ACTION ITEM> Every record below should be printed again exactly, with its pictures removed.

----------

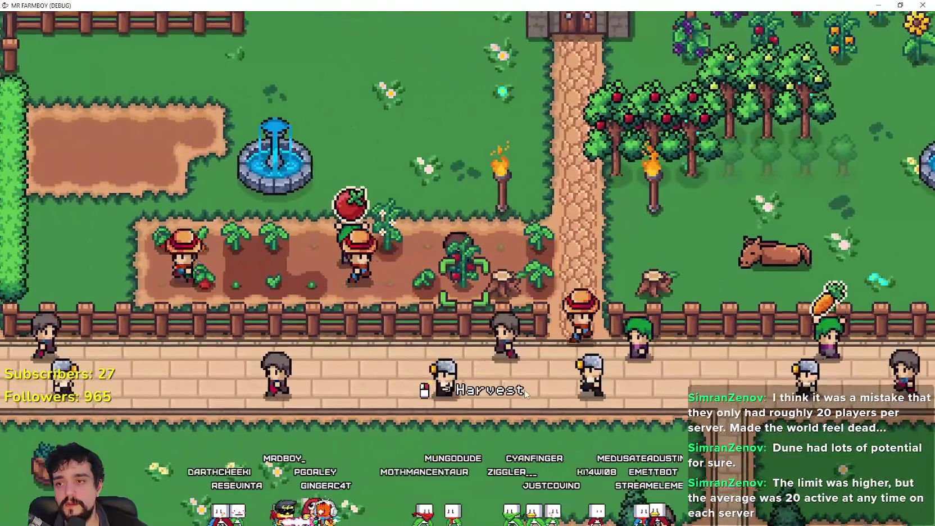
click(525, 394)
Walk the farmer back up beside the apple orchard and pace near the fountain
key(d)
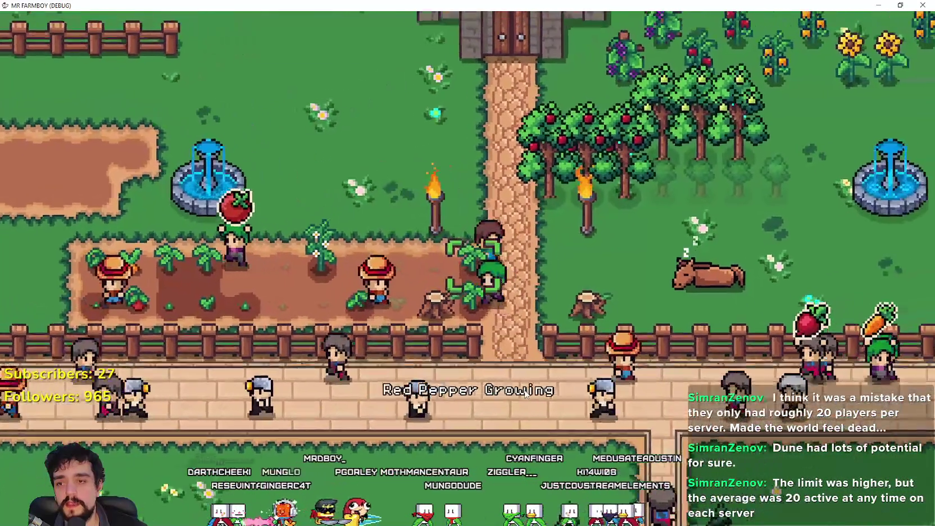
scroll(524, 389, down, 3)
key(w)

----------

WRITTEN ANSWER>
click(525, 394)
Walk the farmer back up beside the apple orchard and pace near the fountain
key(d)
scroll(524, 389, down, 3)
key(w)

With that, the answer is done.